» **PROBLEM**
No pictures, nothing altered: return the data below.

DATA PROVIDED START

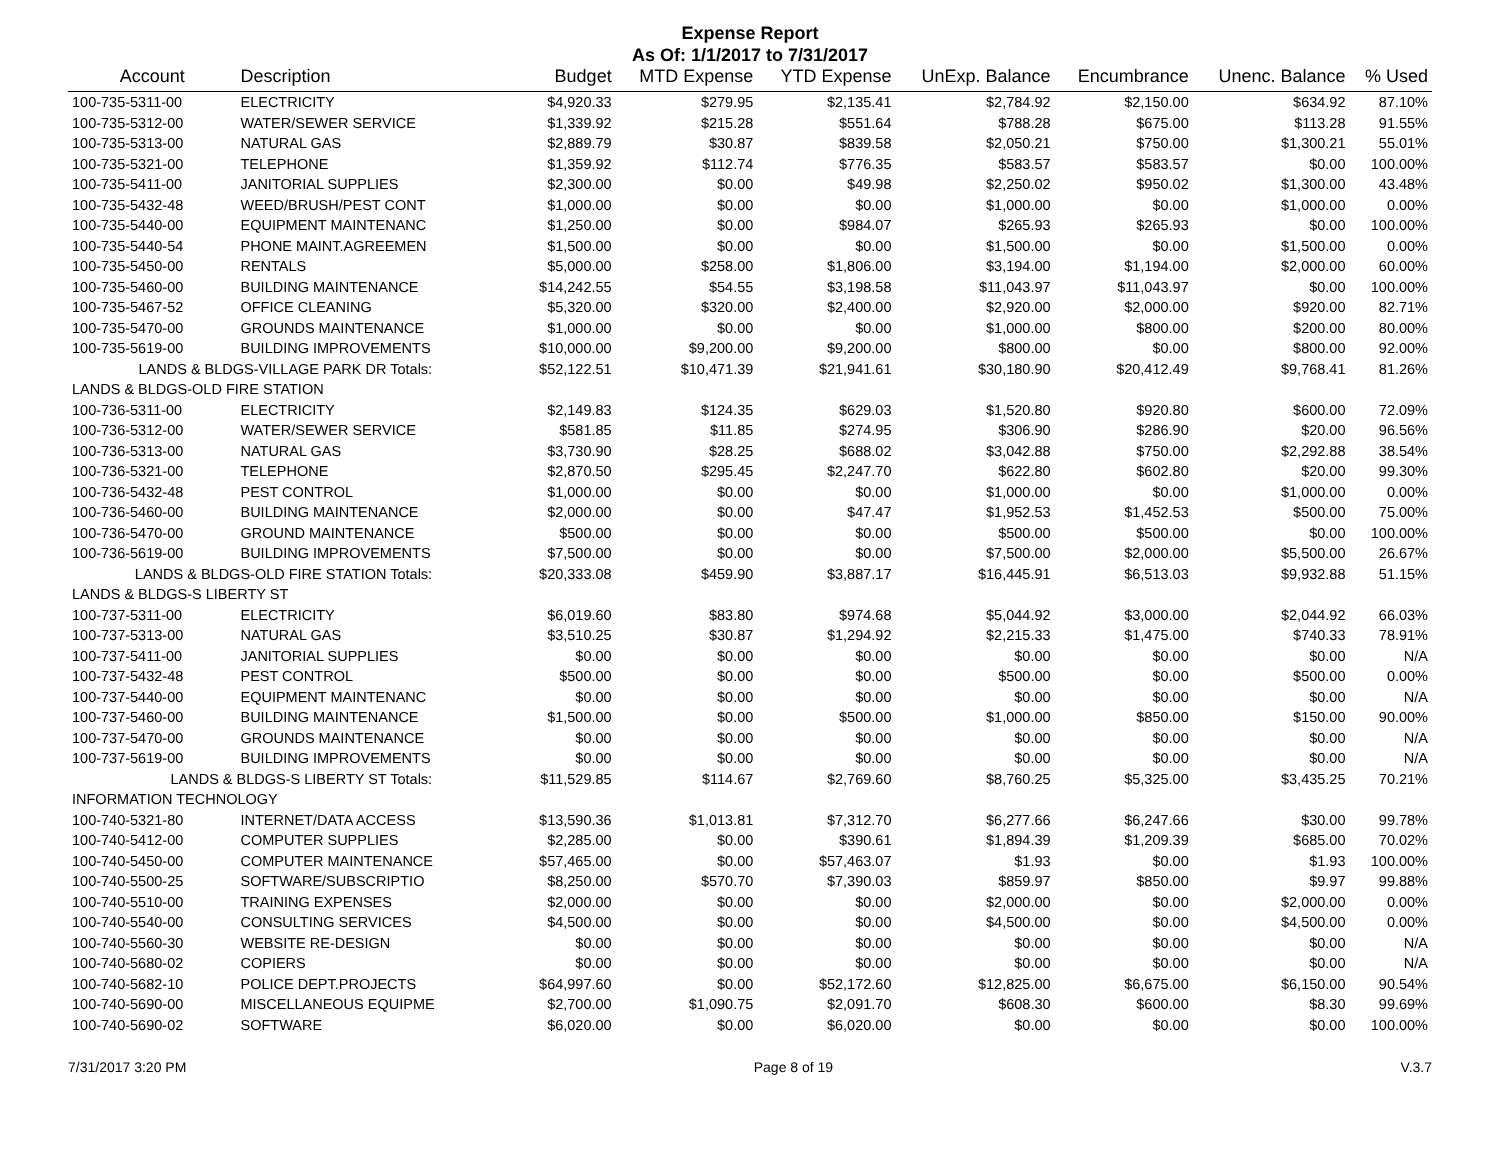Expense Report
As Of: 1/1/2017 to 7/31/2017
| Account | Description | Budget | MTD Expense | YTD Expense | UnExp. Balance | Encumbrance | Unenc. Balance | % Used |
| --- | --- | --- | --- | --- | --- | --- | --- | --- |
| 100-735-5311-00 | ELECTRICITY | $4,920.33 | $279.95 | $2,135.41 | $2,784.92 | $2,150.00 | $634.92 | 87.10% |
| 100-735-5312-00 | WATER/SEWER SERVICE | $1,339.92 | $215.28 | $551.64 | $788.28 | $675.00 | $113.28 | 91.55% |
| 100-735-5313-00 | NATURAL GAS | $2,889.79 | $30.87 | $839.58 | $2,050.21 | $750.00 | $1,300.21 | 55.01% |
| 100-735-5321-00 | TELEPHONE | $1,359.92 | $112.74 | $776.35 | $583.57 | $583.57 | $0.00 | 100.00% |
| 100-735-5411-00 | JANITORIAL SUPPLIES | $2,300.00 | $0.00 | $49.98 | $2,250.02 | $950.02 | $1,300.00 | 43.48% |
| 100-735-5432-48 | WEED/BRUSH/PEST CONT | $1,000.00 | $0.00 | $0.00 | $1,000.00 | $0.00 | $1,000.00 | 0.00% |
| 100-735-5440-00 | EQUIPMENT MAINTENANC | $1,250.00 | $0.00 | $984.07 | $265.93 | $265.93 | $0.00 | 100.00% |
| 100-735-5440-54 | PHONE MAINT.AGREEMEN | $1,500.00 | $0.00 | $0.00 | $1,500.00 | $0.00 | $1,500.00 | 0.00% |
| 100-735-5450-00 | RENTALS | $5,000.00 | $258.00 | $1,806.00 | $3,194.00 | $1,194.00 | $2,000.00 | 60.00% |
| 100-735-5460-00 | BUILDING MAINTENANCE | $14,242.55 | $54.55 | $3,198.58 | $11,043.97 | $11,043.97 | $0.00 | 100.00% |
| 100-735-5467-52 | OFFICE CLEANING | $5,320.00 | $320.00 | $2,400.00 | $2,920.00 | $2,000.00 | $920.00 | 82.71% |
| 100-735-5470-00 | GROUNDS MAINTENANCE | $1,000.00 | $0.00 | $0.00 | $1,000.00 | $800.00 | $200.00 | 80.00% |
| 100-735-5619-00 | BUILDING IMPROVEMENTS | $10,000.00 | $9,200.00 | $9,200.00 | $800.00 | $0.00 | $800.00 | 92.00% |
| LANDS & BLDGS-VILLAGE PARK DR Totals: | | $52,122.51 | $10,471.39 | $21,941.61 | $30,180.90 | $20,412.49 | $9,768.41 | 81.26% |
| LANDS & BLDGS-OLD FIRE STATION | | | | | | | | |
| 100-736-5311-00 | ELECTRICITY | $2,149.83 | $124.35 | $629.03 | $1,520.80 | $920.80 | $600.00 | 72.09% |
| 100-736-5312-00 | WATER/SEWER SERVICE | $581.85 | $11.85 | $274.95 | $306.90 | $286.90 | $20.00 | 96.56% |
| 100-736-5313-00 | NATURAL GAS | $3,730.90 | $28.25 | $688.02 | $3,042.88 | $750.00 | $2,292.88 | 38.54% |
| 100-736-5321-00 | TELEPHONE | $2,870.50 | $295.45 | $2,247.70 | $622.80 | $602.80 | $20.00 | 99.30% |
| 100-736-5432-48 | PEST CONTROL | $1,000.00 | $0.00 | $0.00 | $1,000.00 | $0.00 | $1,000.00 | 0.00% |
| 100-736-5460-00 | BUILDING MAINTENANCE | $2,000.00 | $0.00 | $47.47 | $1,952.53 | $1,452.53 | $500.00 | 75.00% |
| 100-736-5470-00 | GROUND MAINTENANCE | $500.00 | $0.00 | $0.00 | $500.00 | $500.00 | $0.00 | 100.00% |
| 100-736-5619-00 | BUILDING IMPROVEMENTS | $7,500.00 | $0.00 | $0.00 | $7,500.00 | $2,000.00 | $5,500.00 | 26.67% |
| LANDS & BLDGS-OLD FIRE STATION Totals: | | $20,333.08 | $459.90 | $3,887.17 | $16,445.91 | $6,513.03 | $9,932.88 | 51.15% |
| LANDS & BLDGS-S LIBERTY ST | | | | | | | | |
| 100-737-5311-00 | ELECTRICITY | $6,019.60 | $83.80 | $974.68 | $5,044.92 | $3,000.00 | $2,044.92 | 66.03% |
| 100-737-5313-00 | NATURAL GAS | $3,510.25 | $30.87 | $1,294.92 | $2,215.33 | $1,475.00 | $740.33 | 78.91% |
| 100-737-5411-00 | JANITORIAL SUPPLIES | $0.00 | $0.00 | $0.00 | $0.00 | $0.00 | $0.00 | N/A |
| 100-737-5432-48 | PEST CONTROL | $500.00 | $0.00 | $0.00 | $500.00 | $0.00 | $500.00 | 0.00% |
| 100-737-5440-00 | EQUIPMENT MAINTENANC | $0.00 | $0.00 | $0.00 | $0.00 | $0.00 | $0.00 | N/A |
| 100-737-5460-00 | BUILDING MAINTENANCE | $1,500.00 | $0.00 | $500.00 | $1,000.00 | $850.00 | $150.00 | 90.00% |
| 100-737-5470-00 | GROUNDS MAINTENANCE | $0.00 | $0.00 | $0.00 | $0.00 | $0.00 | $0.00 | N/A |
| 100-737-5619-00 | BUILDING IMPROVEMENTS | $0.00 | $0.00 | $0.00 | $0.00 | $0.00 | $0.00 | N/A |
| LANDS & BLDGS-S LIBERTY ST Totals: | | $11,529.85 | $114.67 | $2,769.60 | $8,760.25 | $5,325.00 | $3,435.25 | 70.21% |
| INFORMATION TECHNOLOGY | | | | | | | | |
| 100-740-5321-80 | INTERNET/DATA ACCESS | $13,590.36 | $1,013.81 | $7,312.70 | $6,277.66 | $6,247.66 | $30.00 | 99.78% |
| 100-740-5412-00 | COMPUTER SUPPLIES | $2,285.00 | $0.00 | $390.61 | $1,894.39 | $1,209.39 | $685.00 | 70.02% |
| 100-740-5450-00 | COMPUTER MAINTENANCE | $57,465.00 | $0.00 | $57,463.07 | $1.93 | $0.00 | $1.93 | 100.00% |
| 100-740-5500-25 | SOFTWARE/SUBSCRIPTIO | $8,250.00 | $570.70 | $7,390.03 | $859.97 | $850.00 | $9.97 | 99.88% |
| 100-740-5510-00 | TRAINING EXPENSES | $2,000.00 | $0.00 | $0.00 | $2,000.00 | $0.00 | $2,000.00 | 0.00% |
| 100-740-5540-00 | CONSULTING SERVICES | $4,500.00 | $0.00 | $0.00 | $4,500.00 | $0.00 | $4,500.00 | 0.00% |
| 100-740-5560-30 | WEBSITE RE-DESIGN | $0.00 | $0.00 | $0.00 | $0.00 | $0.00 | $0.00 | N/A |
| 100-740-5680-02 | COPIERS | $0.00 | $0.00 | $0.00 | $0.00 | $0.00 | $0.00 | N/A |
| 100-740-5682-10 | POLICE DEPT.PROJECTS | $64,997.60 | $0.00 | $52,172.60 | $12,825.00 | $6,675.00 | $6,150.00 | 90.54% |
| 100-740-5690-00 | MISCELLANEOUS EQUIPME | $2,700.00 | $1,090.75 | $2,091.70 | $608.30 | $600.00 | $8.30 | 99.69% |
| 100-740-5690-02 | SOFTWARE | $6,020.00 | $0.00 | $6,020.00 | $0.00 | $0.00 | $0.00 | 100.00% |
7/31/2017 3:20 PM Page 8 of 19 V.3.7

DATA PROVIDED END

» **RESPONSE BELOW**
Expense Report
As Of: 1/1/2017 to 7/31/2017
| Account | Description | Budget | MTD Expense | YTD Expense | UnExp. Balance | Encumbrance | Unenc. Balance | % Used |
| --- | --- | --- | --- | --- | --- | --- | --- | --- |
| 100-735-5311-00 | ELECTRICITY | $4,920.33 | $279.95 | $2,135.41 | $2,784.92 | $2,150.00 | $634.92 | 87.10% |
| 100-735-5312-00 | WATER/SEWER SERVICE | $1,339.92 | $215.28 | $551.64 | $788.28 | $675.00 | $113.28 | 91.55% |
| 100-735-5313-00 | NATURAL GAS | $2,889.79 | $30.87 | $839.58 | $2,050.21 | $750.00 | $1,300.21 | 55.01% |
| 100-735-5321-00 | TELEPHONE | $1,359.92 | $112.74 | $776.35 | $583.57 | $583.57 | $0.00 | 100.00% |
| 100-735-5411-00 | JANITORIAL SUPPLIES | $2,300.00 | $0.00 | $49.98 | $2,250.02 | $950.02 | $1,300.00 | 43.48% |
| 100-735-5432-48 | WEED/BRUSH/PEST CONT | $1,000.00 | $0.00 | $0.00 | $1,000.00 | $0.00 | $1,000.00 | 0.00% |
| 100-735-5440-00 | EQUIPMENT MAINTENANC | $1,250.00 | $0.00 | $984.07 | $265.93 | $265.93 | $0.00 | 100.00% |
| 100-735-5440-54 | PHONE MAINT.AGREEMEN | $1,500.00 | $0.00 | $0.00 | $1,500.00 | $0.00 | $1,500.00 | 0.00% |
| 100-735-5450-00 | RENTALS | $5,000.00 | $258.00 | $1,806.00 | $3,194.00 | $1,194.00 | $2,000.00 | 60.00% |
| 100-735-5460-00 | BUILDING MAINTENANCE | $14,242.55 | $54.55 | $3,198.58 | $11,043.97 | $11,043.97 | $0.00 | 100.00% |
| 100-735-5467-52 | OFFICE CLEANING | $5,320.00 | $320.00 | $2,400.00 | $2,920.00 | $2,000.00 | $920.00 | 82.71% |
| 100-735-5470-00 | GROUNDS MAINTENANCE | $1,000.00 | $0.00 | $0.00 | $1,000.00 | $800.00 | $200.00 | 80.00% |
| 100-735-5619-00 | BUILDING IMPROVEMENTS | $10,000.00 | $9,200.00 | $9,200.00 | $800.00 | $0.00 | $800.00 | 92.00% |
| LANDS & BLDGS-VILLAGE PARK DR Totals: | | $52,122.51 | $10,471.39 | $21,941.61 | $30,180.90 | $20,412.49 | $9,768.41 | 81.26% |
| LANDS & BLDGS-OLD FIRE STATION | | | | | | | | |
| 100-736-5311-00 | ELECTRICITY | $2,149.83 | $124.35 | $629.03 | $1,520.80 | $920.80 | $600.00 | 72.09% |
| 100-736-5312-00 | WATER/SEWER SERVICE | $581.85 | $11.85 | $274.95 | $306.90 | $286.90 | $20.00 | 96.56% |
| 100-736-5313-00 | NATURAL GAS | $3,730.90 | $28.25 | $688.02 | $3,042.88 | $750.00 | $2,292.88 | 38.54% |
| 100-736-5321-00 | TELEPHONE | $2,870.50 | $295.45 | $2,247.70 | $622.80 | $602.80 | $20.00 | 99.30% |
| 100-736-5432-48 | PEST CONTROL | $1,000.00 | $0.00 | $0.00 | $1,000.00 | $0.00 | $1,000.00 | 0.00% |
| 100-736-5460-00 | BUILDING MAINTENANCE | $2,000.00 | $0.00 | $47.47 | $1,952.53 | $1,452.53 | $500.00 | 75.00% |
| 100-736-5470-00 | GROUND MAINTENANCE | $500.00 | $0.00 | $0.00 | $500.00 | $500.00 | $0.00 | 100.00% |
| 100-736-5619-00 | BUILDING IMPROVEMENTS | $7,500.00 | $0.00 | $0.00 | $7,500.00 | $2,000.00 | $5,500.00 | 26.67% |
| LANDS & BLDGS-OLD FIRE STATION Totals: | | $20,333.08 | $459.90 | $3,887.17 | $16,445.91 | $6,513.03 | $9,932.88 | 51.15% |
| LANDS & BLDGS-S LIBERTY ST | | | | | | | | |
| 100-737-5311-00 | ELECTRICITY | $6,019.60 | $83.80 | $974.68 | $5,044.92 | $3,000.00 | $2,044.92 | 66.03% |
| 100-737-5313-00 | NATURAL GAS | $3,510.25 | $30.87 | $1,294.92 | $2,215.33 | $1,475.00 | $740.33 | 78.91% |
| 100-737-5411-00 | JANITORIAL SUPPLIES | $0.00 | $0.00 | $0.00 | $0.00 | $0.00 | $0.00 | N/A |
| 100-737-5432-48 | PEST CONTROL | $500.00 | $0.00 | $0.00 | $500.00 | $0.00 | $500.00 | 0.00% |
| 100-737-5440-00 | EQUIPMENT MAINTENANC | $0.00 | $0.00 | $0.00 | $0.00 | $0.00 | $0.00 | N/A |
| 100-737-5460-00 | BUILDING MAINTENANCE | $1,500.00 | $0.00 | $500.00 | $1,000.00 | $850.00 | $150.00 | 90.00% |
| 100-737-5470-00 | GROUNDS MAINTENANCE | $0.00 | $0.00 | $0.00 | $0.00 | $0.00 | $0.00 | N/A |
| 100-737-5619-00 | BUILDING IMPROVEMENTS | $0.00 | $0.00 | $0.00 | $0.00 | $0.00 | $0.00 | N/A |
| LANDS & BLDGS-S LIBERTY ST Totals: | | $11,529.85 | $114.67 | $2,769.60 | $8,760.25 | $5,325.00 | $3,435.25 | 70.21% |
| INFORMATION TECHNOLOGY | | | | | | | | |
| 100-740-5321-80 | INTERNET/DATA ACCESS | $13,590.36 | $1,013.81 | $7,312.70 | $6,277.66 | $6,247.66 | $30.00 | 99.78% |
| 100-740-5412-00 | COMPUTER SUPPLIES | $2,285.00 | $0.00 | $390.61 | $1,894.39 | $1,209.39 | $685.00 | 70.02% |
| 100-740-5450-00 | COMPUTER MAINTENANCE | $57,465.00 | $0.00 | $57,463.07 | $1.93 | $0.00 | $1.93 | 100.00% |
| 100-740-5500-25 | SOFTWARE/SUBSCRIPTIO | $8,250.00 | $570.70 | $7,390.03 | $859.97 | $850.00 | $9.97 | 99.88% |
| 100-740-5510-00 | TRAINING EXPENSES | $2,000.00 | $0.00 | $0.00 | $2,000.00 | $0.00 | $2,000.00 | 0.00% |
| 100-740-5540-00 | CONSULTING SERVICES | $4,500.00 | $0.00 | $0.00 | $4,500.00 | $0.00 | $4,500.00 | 0.00% |
| 100-740-5560-30 | WEBSITE RE-DESIGN | $0.00 | $0.00 | $0.00 | $0.00 | $0.00 | $0.00 | N/A |
| 100-740-5680-02 | COPIERS | $0.00 | $0.00 | $0.00 | $0.00 | $0.00 | $0.00 | N/A |
| 100-740-5682-10 | POLICE DEPT.PROJECTS | $64,997.60 | $0.00 | $52,172.60 | $12,825.00 | $6,675.00 | $6,150.00 | 90.54% |
| 100-740-5690-00 | MISCELLANEOUS EQUIPME | $2,700.00 | $1,090.75 | $2,091.70 | $608.30 | $600.00 | $8.30 | 99.69% |
| 100-740-5690-02 | SOFTWARE | $6,020.00 | $0.00 | $6,020.00 | $0.00 | $0.00 | $0.00 | 100.00% |
7/31/2017 3:20 PM Page 8 of 19 V.3.7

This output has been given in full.